Experts had pushed for the American Rescue Plan to contain as much as $20 billion in foreign aid.
“This was a tricky issue, getting that $11 billion in there, but it’s an acknowledgement of a few things,” said J. Stephen Morrison, senior vice president at the Center for Strategic and International Studies and director of its Global Health Policy Center.
“It’s an acknowledgement that fixing COVID within the United States’ boundaries and getting out from underneath the pandemic — reopening society, reopening the economy — will only be successful if it is done universally around the world, that we cannot be thinking as if it were some isolated islands,” he said.
Some aid recipients
Morrison said the $11 billion includes support for the Global Fund to Fight AIDS, Tuberculosis and Malaria, which has taken on the fight against the coronavirus in many low-income countries. Money also will go to the Centers for Disease Control and Prevention’s health preparedness programming.
The United States has provided $2 billion out of a planned $4 billion to COVAX, a global alliance providing COVID-19 vaccines to at-risk populations in 92 mid- and low-income countries, according to a USAID press release. The COVAX program runs separately from Russian and Chinese efforts to win the vaccine diplomacy race by distributing their own shots.
Republican Representative Nicole Malliotakis said it was crucial to counter Chinese influence in the coronavirus aid sphere by ensuring the aid in the American Rescue Plan and other U.S. development programs is “clearly branded as a gift from the American people, United States, as the most generous nation in the world.”
The American Rescue Plan is the fifth coronavirus relief package passed by Congress in the past year to address the economic and health impact of the virus that causes the COVID-19 disease. It is not clear if U.S. lawmakers will pass another aid package given concerns about the massive amount of spending to date.

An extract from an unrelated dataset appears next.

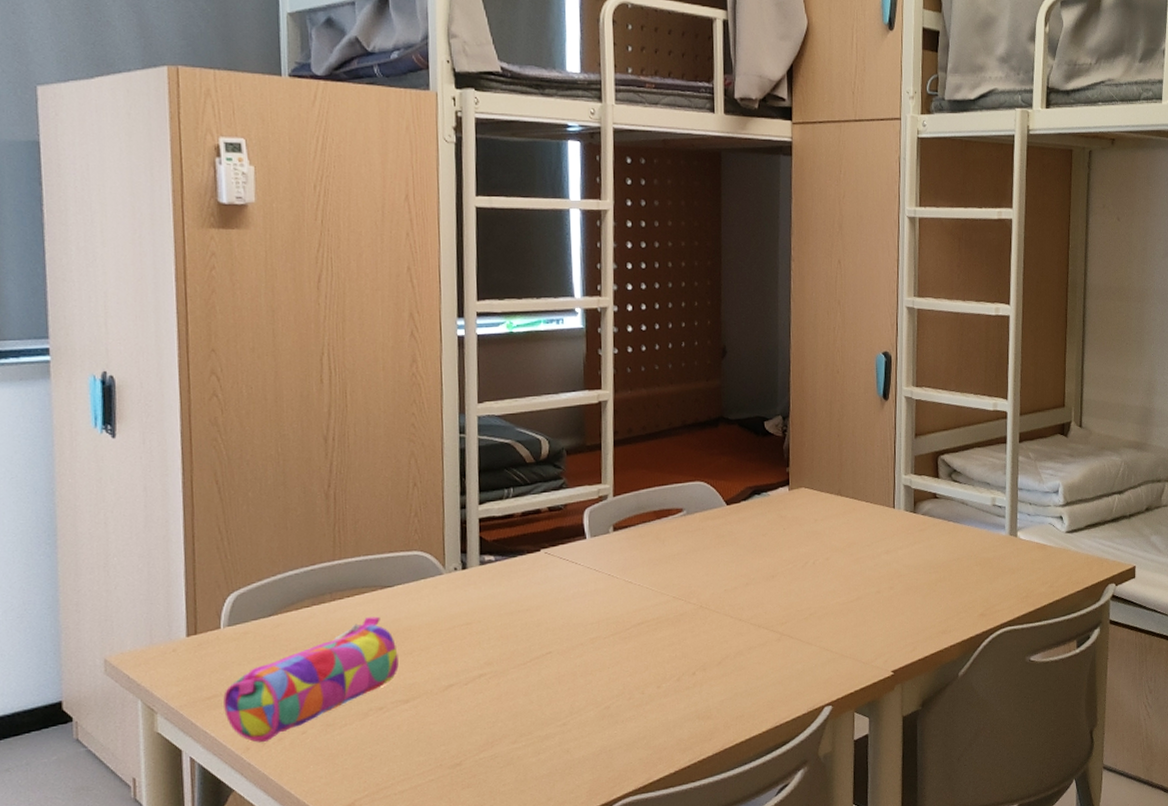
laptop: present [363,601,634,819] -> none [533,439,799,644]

Shah, however, said it was clear that the United States and other wealthy nations would need to work together to address the crisis in the developing world.

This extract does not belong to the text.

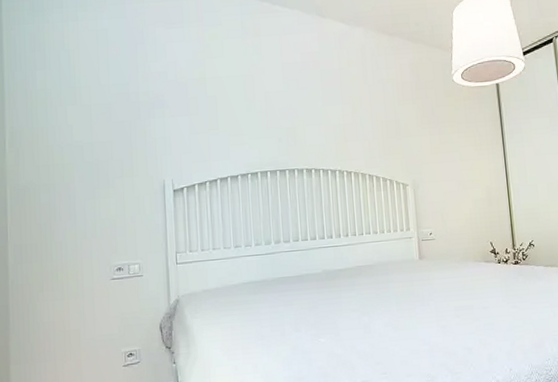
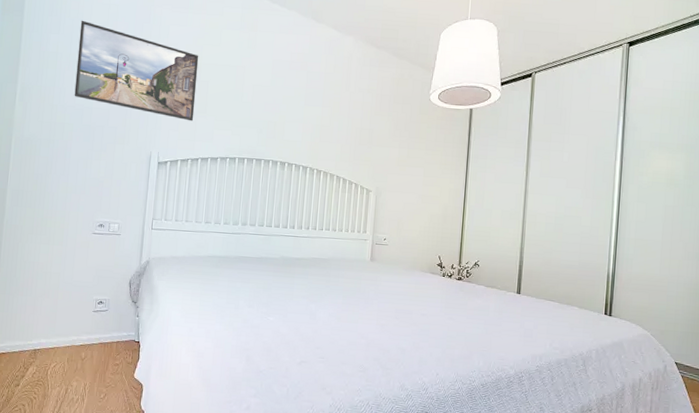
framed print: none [67,51,206,141] -> present [74,20,199,121]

“There will be the need for much greater assistance in a coordinated global economic recovery,” he said at Wednesday's hearing. “It is true that developing countries and emerging economies have been hit hard by the pandemic. And it is also true that while we have done 20% to 30% of GDP [gross domestic product] and fiscal and monetary responses across wealthier nations, emerging markets have done 6% and developing countries have done less than 2%.”
Subcommittee Chairman Joaquin Castro, a Democrat, warned that global poverty rates have risen for the first time in decades during the pandemic.
The bulk of the American Rescue Plan funds a massive anti-poverty program within the United States. Experts estimate that the relief bill’s impact on the American economy will cause the global economy to grow by as much as 1 percent.
President Joe Biden is expected to sign that bill into law by the end of this week.